The guiding moral principles on which the members of society agree to
operate and maintain order began with ancient religious principles, but
are kept in place today because they are still good ideas. The
question arises whether these good ideas came to man from God or
whether man discovered these rules on his own the hard way and then
made God up afterward. At this point, one wonders why man would
bother to make God up if the rules for living were already
obvious. Since not all humans learned at the same time what works
and what doesn't, perhaps God was conceived by the discoverers of the
rules as a means to persuade others to obey the rules; God would be an
all-powerful, supernatural enforcer who would be looking over one's
shoulder and punishing transgressors, if not in this life then forever
in the afterlife.
In fact, this seems to be the case in pre-Jewish or non-Jewish cultures
that actually had rational moral codes. The theory goes, though,
that God intervened through the Jews after the human race kept
stumbling, lost in the wilderness of its own logical constructs.
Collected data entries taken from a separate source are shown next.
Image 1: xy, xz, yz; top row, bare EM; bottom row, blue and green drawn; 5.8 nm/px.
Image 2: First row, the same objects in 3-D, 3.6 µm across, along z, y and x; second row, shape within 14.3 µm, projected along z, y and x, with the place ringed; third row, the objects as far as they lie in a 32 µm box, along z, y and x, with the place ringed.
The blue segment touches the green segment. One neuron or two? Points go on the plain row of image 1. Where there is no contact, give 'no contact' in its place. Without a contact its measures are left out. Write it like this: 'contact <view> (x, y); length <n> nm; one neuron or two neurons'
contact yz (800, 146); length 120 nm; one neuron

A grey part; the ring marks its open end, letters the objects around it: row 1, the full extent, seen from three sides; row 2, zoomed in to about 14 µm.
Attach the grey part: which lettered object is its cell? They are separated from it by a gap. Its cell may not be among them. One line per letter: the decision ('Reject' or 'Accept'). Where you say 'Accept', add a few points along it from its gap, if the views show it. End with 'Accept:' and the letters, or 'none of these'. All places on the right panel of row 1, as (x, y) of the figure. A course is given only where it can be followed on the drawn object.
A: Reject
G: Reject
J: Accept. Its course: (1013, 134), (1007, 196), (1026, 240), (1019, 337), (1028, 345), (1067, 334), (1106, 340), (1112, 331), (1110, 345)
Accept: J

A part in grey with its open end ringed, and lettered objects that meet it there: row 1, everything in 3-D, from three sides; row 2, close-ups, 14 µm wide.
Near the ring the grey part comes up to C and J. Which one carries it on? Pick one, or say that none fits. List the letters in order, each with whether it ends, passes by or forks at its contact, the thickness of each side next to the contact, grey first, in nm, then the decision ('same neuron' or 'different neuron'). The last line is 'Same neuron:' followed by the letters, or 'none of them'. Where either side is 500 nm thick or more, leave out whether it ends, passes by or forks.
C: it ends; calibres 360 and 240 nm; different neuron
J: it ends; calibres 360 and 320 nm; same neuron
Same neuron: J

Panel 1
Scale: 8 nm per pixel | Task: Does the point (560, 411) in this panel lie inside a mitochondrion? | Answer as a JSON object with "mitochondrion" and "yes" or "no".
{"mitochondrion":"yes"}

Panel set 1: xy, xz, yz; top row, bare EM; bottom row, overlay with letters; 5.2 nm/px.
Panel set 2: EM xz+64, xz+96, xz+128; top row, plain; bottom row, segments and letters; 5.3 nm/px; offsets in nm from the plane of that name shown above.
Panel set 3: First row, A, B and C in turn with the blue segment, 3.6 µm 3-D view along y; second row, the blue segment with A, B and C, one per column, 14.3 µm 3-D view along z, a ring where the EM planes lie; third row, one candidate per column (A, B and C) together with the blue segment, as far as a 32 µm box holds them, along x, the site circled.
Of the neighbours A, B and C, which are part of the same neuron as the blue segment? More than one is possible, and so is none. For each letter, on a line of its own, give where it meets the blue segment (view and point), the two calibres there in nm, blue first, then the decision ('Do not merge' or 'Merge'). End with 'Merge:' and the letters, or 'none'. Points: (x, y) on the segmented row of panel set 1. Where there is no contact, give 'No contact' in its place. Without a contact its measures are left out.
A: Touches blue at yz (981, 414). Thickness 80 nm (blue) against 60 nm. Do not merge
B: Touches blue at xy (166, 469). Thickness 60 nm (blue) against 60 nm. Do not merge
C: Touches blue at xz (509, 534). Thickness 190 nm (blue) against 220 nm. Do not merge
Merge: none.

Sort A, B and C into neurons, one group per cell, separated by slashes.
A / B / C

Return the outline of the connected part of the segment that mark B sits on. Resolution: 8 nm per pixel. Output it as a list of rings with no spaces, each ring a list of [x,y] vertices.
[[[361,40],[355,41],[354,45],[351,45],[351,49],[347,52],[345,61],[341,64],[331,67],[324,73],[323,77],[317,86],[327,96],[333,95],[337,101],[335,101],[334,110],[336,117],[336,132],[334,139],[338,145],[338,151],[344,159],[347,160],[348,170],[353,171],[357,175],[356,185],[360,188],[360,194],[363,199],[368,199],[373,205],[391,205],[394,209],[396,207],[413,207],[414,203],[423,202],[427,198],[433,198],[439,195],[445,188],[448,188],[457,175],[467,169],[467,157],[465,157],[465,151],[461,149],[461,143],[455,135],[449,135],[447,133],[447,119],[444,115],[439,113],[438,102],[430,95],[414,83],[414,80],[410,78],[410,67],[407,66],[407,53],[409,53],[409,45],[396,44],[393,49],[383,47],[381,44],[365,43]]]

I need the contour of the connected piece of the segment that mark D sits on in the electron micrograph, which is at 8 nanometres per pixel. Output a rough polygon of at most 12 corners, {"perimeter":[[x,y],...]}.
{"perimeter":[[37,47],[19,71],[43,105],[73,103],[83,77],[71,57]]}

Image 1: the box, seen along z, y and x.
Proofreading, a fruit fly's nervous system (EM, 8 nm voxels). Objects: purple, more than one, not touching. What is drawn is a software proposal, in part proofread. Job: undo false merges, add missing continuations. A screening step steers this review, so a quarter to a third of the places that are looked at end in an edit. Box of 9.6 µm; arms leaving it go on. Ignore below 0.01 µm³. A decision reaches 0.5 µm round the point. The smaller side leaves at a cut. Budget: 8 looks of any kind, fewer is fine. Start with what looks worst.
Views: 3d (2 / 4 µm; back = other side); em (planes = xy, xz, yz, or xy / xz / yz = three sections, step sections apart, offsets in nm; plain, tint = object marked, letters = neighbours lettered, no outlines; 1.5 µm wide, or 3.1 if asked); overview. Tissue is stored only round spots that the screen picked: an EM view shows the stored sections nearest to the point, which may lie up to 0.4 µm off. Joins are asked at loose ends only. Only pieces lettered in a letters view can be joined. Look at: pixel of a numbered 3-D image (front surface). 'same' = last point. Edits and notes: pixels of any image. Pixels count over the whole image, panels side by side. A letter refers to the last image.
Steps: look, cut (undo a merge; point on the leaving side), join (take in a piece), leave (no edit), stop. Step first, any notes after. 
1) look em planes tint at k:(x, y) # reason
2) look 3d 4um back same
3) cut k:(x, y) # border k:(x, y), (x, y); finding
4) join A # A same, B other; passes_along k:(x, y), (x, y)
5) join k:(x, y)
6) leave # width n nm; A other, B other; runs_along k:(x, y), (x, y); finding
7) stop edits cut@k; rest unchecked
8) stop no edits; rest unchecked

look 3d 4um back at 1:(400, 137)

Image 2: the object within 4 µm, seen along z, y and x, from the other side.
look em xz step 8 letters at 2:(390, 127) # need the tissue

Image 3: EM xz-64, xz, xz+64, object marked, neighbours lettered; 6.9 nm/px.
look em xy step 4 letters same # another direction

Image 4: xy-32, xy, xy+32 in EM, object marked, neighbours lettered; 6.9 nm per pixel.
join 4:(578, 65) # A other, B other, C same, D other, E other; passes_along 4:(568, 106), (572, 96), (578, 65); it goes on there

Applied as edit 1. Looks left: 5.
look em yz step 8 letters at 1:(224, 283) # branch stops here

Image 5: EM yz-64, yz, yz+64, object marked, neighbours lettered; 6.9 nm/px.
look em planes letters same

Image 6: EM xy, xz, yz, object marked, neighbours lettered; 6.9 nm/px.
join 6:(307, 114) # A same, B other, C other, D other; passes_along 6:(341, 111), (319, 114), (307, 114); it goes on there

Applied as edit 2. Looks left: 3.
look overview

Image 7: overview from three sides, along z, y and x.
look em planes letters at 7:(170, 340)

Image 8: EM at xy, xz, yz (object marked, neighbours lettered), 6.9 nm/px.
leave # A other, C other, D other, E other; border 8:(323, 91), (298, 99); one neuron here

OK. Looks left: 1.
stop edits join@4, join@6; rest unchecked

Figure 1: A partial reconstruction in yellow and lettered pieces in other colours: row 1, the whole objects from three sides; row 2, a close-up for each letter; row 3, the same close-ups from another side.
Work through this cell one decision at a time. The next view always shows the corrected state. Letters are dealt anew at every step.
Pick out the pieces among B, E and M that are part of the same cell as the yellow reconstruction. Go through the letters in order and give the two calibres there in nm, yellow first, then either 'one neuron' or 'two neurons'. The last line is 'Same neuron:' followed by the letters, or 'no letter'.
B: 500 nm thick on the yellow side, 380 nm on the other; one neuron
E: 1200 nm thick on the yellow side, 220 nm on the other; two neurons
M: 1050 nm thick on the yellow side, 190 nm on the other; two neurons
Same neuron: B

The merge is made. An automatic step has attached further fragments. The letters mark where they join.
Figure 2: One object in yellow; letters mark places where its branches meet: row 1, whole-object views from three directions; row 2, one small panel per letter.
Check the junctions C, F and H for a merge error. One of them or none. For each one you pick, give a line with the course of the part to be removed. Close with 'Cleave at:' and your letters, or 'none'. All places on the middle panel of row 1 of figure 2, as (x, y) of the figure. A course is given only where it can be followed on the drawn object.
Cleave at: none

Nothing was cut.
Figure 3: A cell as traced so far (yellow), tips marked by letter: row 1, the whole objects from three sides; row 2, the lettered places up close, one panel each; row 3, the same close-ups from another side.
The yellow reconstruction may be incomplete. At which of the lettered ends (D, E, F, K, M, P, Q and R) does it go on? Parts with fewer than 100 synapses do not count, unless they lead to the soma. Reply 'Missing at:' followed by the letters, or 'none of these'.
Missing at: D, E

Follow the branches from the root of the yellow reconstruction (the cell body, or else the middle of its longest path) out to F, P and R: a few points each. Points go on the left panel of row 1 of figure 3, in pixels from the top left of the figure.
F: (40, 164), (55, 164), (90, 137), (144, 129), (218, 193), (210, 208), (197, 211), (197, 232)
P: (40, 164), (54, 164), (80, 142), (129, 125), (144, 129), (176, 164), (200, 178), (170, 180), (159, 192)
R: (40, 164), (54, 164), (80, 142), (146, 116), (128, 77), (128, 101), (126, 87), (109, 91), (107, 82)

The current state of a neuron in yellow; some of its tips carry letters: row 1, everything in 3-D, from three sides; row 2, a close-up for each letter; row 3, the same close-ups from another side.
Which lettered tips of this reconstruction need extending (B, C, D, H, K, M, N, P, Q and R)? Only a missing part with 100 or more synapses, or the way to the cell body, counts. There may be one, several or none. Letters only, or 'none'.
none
The United States, undisputedly the brightest light of Western
civilization over the last two centuries, agonizes the most (and the
most publicly) about acknowledging its religious roots. But some
people fear that acknowledging the relationship between man-made law
and its religious roots will mean that they will be compelled to admit
to a state-sponsored religion. That's unreasonable but
understandable given the secular revisionism of public schools, which
has caused a decline in the ability of its students and graduates to
think clearly.
In many European countries, religion has been suppressed in the
interest of perfecting governments where religion need never be
referenced, where anything supernatural has no place, where there is no
invisible hand on one's shoulder to guide him, and where only an
individual's conscience guides his behavior. A sense of some
common good or government compulsion is the only thing that keeps the
individual European's behavior in line.
In the Islamic world with the notable exception of Turkey, the idea
that one can separate church and state is illogical and
unacceptable. This is a powerful one-two punch in the gut for our
troops who fight for their own country, the greater good of
civilization, and the right to worship their own way. Muslims
fight for their country, the entire Muslim brotherhood, and directly
for a God who tells them that all people must worship Him or die, or,
rather, be killed. The doorway to Paradise opens for believers if
and only if they murder infidels. [This makes no sense to those
reared in the Western tradition, but as Pope Benedict recalled in his
Regensburg speech, the Islamic conception of Allah is that He is so
transcendent that He is not bound to act in ways that make sense to
humans.] The synergistic relationship among mosque and state and
the unification of interests of all members of the umma
makes Muslims motivated fighters. The people they are fighting for at
home are in complete solidarity with the jihadists. Muslims
permit themselves no opportunity to become morally confused.
It's sad that Western soldiers are constantly reminded that they're
putting their lives on the line for people who don't appreciate
it. This weakens the odds when G.I. Joe meets Jihad Joe.